### TEXT SEGMENT

┄┄┄┄┄┄

Projects

NVidia 3D Vision

The NVidia 3D Vision glasses allow stereo rendering out-of the box for Windows. For that purpose the 3D Vision uses the 3D shutter glasses technique to display alternating left and right renderings for the left and right eye, respectively. This requires double the refresh rate of regular displays, so that the requirement for the 3D Vision to work properly is a monitor with 120 Hz refresh rate.

On Linux there is no out-of-the box support for the 3D Vision. The main problem is to generate the stereo renderings in a synchronized way so that the glasses shut on and off when the alternating stereo renderings are available. Producing alternating stereo renderings is not very difficult with OpenGL for the experienced software developer, so we assume that as given.

┄┄┄┄┄┄

### PROVIDED DATA

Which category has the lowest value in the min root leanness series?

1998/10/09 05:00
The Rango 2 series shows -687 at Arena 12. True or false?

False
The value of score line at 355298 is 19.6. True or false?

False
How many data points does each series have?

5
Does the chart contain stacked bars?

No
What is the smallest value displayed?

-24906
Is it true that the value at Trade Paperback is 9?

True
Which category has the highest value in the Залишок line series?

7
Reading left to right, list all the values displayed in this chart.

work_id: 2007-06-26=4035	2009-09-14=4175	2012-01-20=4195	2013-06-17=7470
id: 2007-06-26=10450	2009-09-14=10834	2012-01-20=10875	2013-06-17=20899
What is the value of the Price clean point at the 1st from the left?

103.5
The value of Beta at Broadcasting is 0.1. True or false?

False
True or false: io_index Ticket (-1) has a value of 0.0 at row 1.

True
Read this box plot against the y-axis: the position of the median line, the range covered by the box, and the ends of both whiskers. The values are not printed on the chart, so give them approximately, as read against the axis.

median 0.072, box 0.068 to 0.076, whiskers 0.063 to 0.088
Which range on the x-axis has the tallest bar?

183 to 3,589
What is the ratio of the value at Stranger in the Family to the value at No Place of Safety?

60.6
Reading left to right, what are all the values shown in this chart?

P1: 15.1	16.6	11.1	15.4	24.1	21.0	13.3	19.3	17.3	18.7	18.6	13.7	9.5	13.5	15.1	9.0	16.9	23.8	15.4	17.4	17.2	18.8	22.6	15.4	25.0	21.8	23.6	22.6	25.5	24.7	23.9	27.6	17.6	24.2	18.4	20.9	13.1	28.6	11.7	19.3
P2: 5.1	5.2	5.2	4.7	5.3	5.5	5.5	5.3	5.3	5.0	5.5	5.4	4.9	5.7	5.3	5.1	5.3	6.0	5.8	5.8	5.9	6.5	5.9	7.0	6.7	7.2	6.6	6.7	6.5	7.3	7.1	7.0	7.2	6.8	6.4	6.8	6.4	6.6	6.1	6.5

┄┄┄┄┄┄

### ASSIGNMENT
Proceed with the text on the NVidia 3D Vision glasses under Linux, picking up after its final sentence. These rows are drawn from a separate source unrelated to the text.

### RESPONSE
What is left to the developer is to tell the connected glasses to shut on and off. This is done by communicating with the infrared emitter of the 3D Vision so that it sends a correspondingly modulated infrared signal. The emitter is connected to the PC via USB cable. The USB protocol and firmware for the emitter is proprietary and official drivers only exist for Windows. But fortunately, some nice folks have been reverse engineering the protocol, so that it is no principle problem to use the emitter without the Windows drivers. Here is a description of the reverse engineering process:

http://users.csc.calpoly.edu/~zwood/teaching/csc572/final11/rsomers/

As a result of the reverse engineering, we are able to control the 3D Vision emitter on Linux with the aid of the libnvstusb library on SourceForge:

https://sourceforge.net/projects/libnvstusb/

The reverse engineering page and the libnvstusb project are already dating back to 2011 something, so that reproducing the described results on a recent Linux system requires some fine-tuning. The following describes what has to be done, to get the software running on Ubuntu 16.04 LTS (and OpenSuse 13.2):

First we install some required dependencies:

  • proprietary NVIDIA drivers
  • OpenGL development stuff, mainly freeglut3-dev and mesa-utils (freeglut3-devel on OpenSuse)
  • libusb-1.0.0-dev (libusb-1_0-devel on OpenSuse)
  • libdevil-dev (DevIL-devel on OpenSuse)
  • automake

Now, we configure the USB bus for accessing the emitter:

In your /etc/udev/rules.d/ directory, create a new file named 98-nvstusb.rules with the following contents:
# NVIDIA 3D Vision USB IR Emitter
SUBSYSTEM=="usb", ATTR{idVendor}=="0955", ATTR{idProduct}=="0007", MODE="0666"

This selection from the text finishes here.